Marilee C. Erickson is a shareholder at Reed McClure. For over 30 years, Marilee has been representing parties in trial and appellate courts. She focuses her practice on defense of tort claims and insurance disputes, including bad faith claims. She also defends employment disputes and premises, product, and professional liability claims.

She devotes a substantial portion of her practice to appellate matters. Marilee is a charter member of the Washington Appellate Lawyers Association (“WALA”). She frequently appears in Washington appellate courts. Prior to joining Reed McClure, Marilee served as law clerk at the Washington Court of Appeals, Division II. She is a contributing author of the Third Edition of the Washington Appellate Practice Deskbook.

Education

· Seattle University, School of Law, 1986, J.D., Honors: cum laude

· North Park College, 1982, B.A., Honors: cum laude

representative cases

· Nelson v. Erickson, 186 Wn.2d 385, 377 P.3d 196 (2016) Supreme Court affirmed reversal of $63K attorney fee award because an ordinary person would understand defendant improved position on trial de novo.
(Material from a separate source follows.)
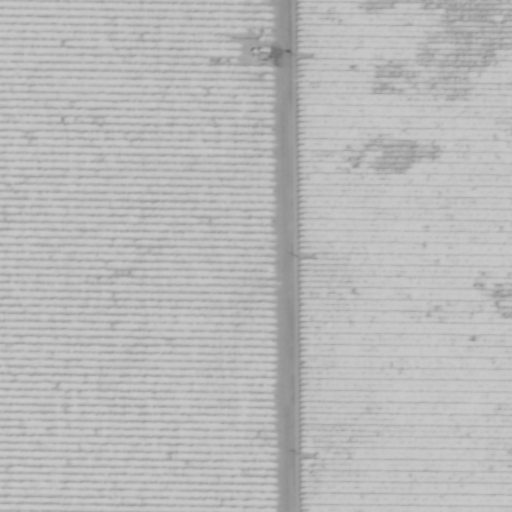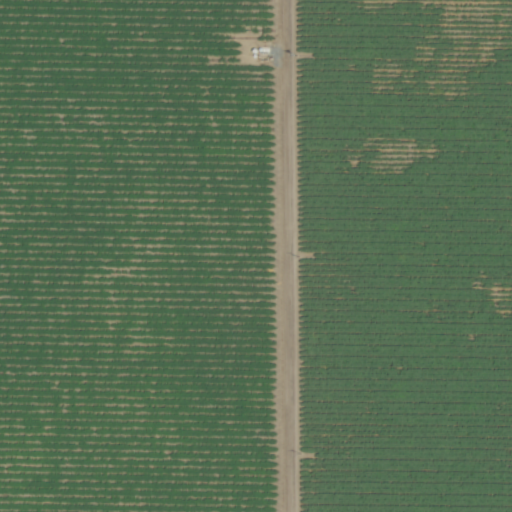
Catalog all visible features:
crop: (255, 255)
· Morin v. Burris, 160 Wn.2d 745, 161 P.3d 956 (2007) A default order and judgment were vacated because plaintiff failed to disclose a lawsuit had been filed when the defendant’s liability insurer specifically inquired about the status of the case.

· Del Rosario v. Del Rosario, 152 Wn.2d 375, 97 P.3d 11 (2004) Challenge to a personal injury release involving a non-English speaker. The Supreme Court reversed the trial court’s application of the Finch “fairly and knowingly made” test for challenging a release. A party can only successfully challenge a release by establishing misrepresentation, overreaching, or undue influence.
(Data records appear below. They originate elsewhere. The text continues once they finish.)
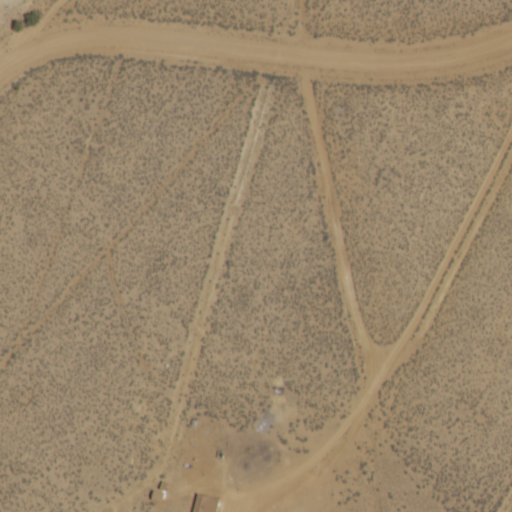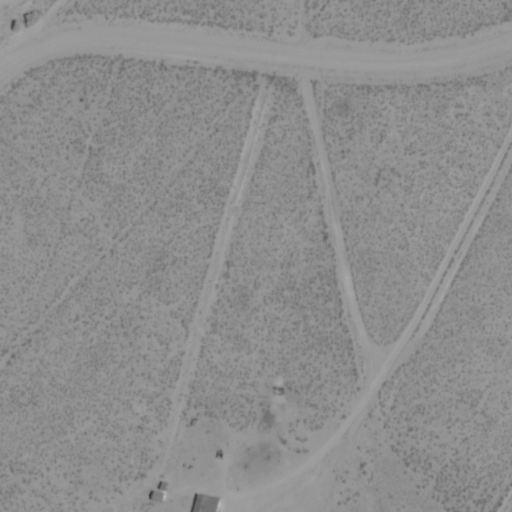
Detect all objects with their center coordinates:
road: (30, 30)
road: (255, 53)
road: (320, 196)
road: (321, 457)
building: (201, 504)
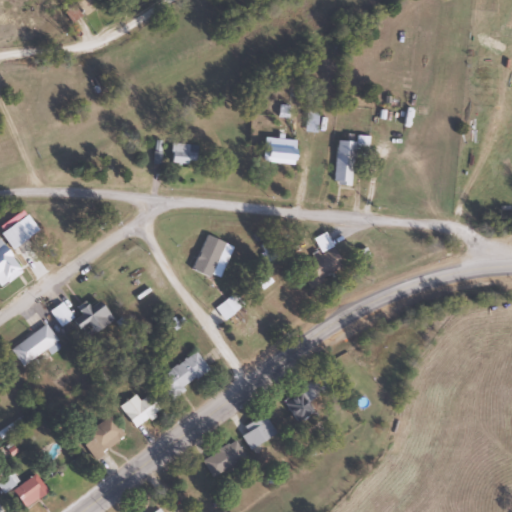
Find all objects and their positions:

· Aranda v. Haywood, 143 Wn.2d 321, 19 P.3d 406 (2001) Plaintiff who waited until after trial was estopped from challenging adequacy of proof of service of the request for trial de novo of a mandatory arbitration award.

· Ashley v. Hall, 138 Wn.2d 151, 978 P.2d 1055 (1999) Admission of lay opinion that did not meet requirements of ER 701 was harmless error where opponent did not timely object or move to strike.

· Baker v. Hawkins, 190 Wn. App. 323, 359 P.3d 931 (2015) Service of process on contractor working at defendant's home was not substitute service because he was not living there.

· Russell v. Maas, 166 Wn. App. 885, 272 P.3d 273 (2012) Trial de novo request reinstated after opponent moved to strike because the attorney, not the party, initiated the request. The court reaffirmed the fundamental principles that an attorney acts for the client and attorney client communications are protected.

· Harvey v. Obermeit, 163 Wn. App. 311, 261 P.3d 671 (2011) Plaintiff failed to make due and diligent effort to find and serve defendant, so case was dismissed for lack of service.

· Tribble v. Allstate Property and Cas. Ins. Co., 134 Wn. App. 163, 139 P.3d 373 (2006) Judgment against UIM/UM carrier in a trial for contract benefits is limited to the amount of the UIM/UM policy limits.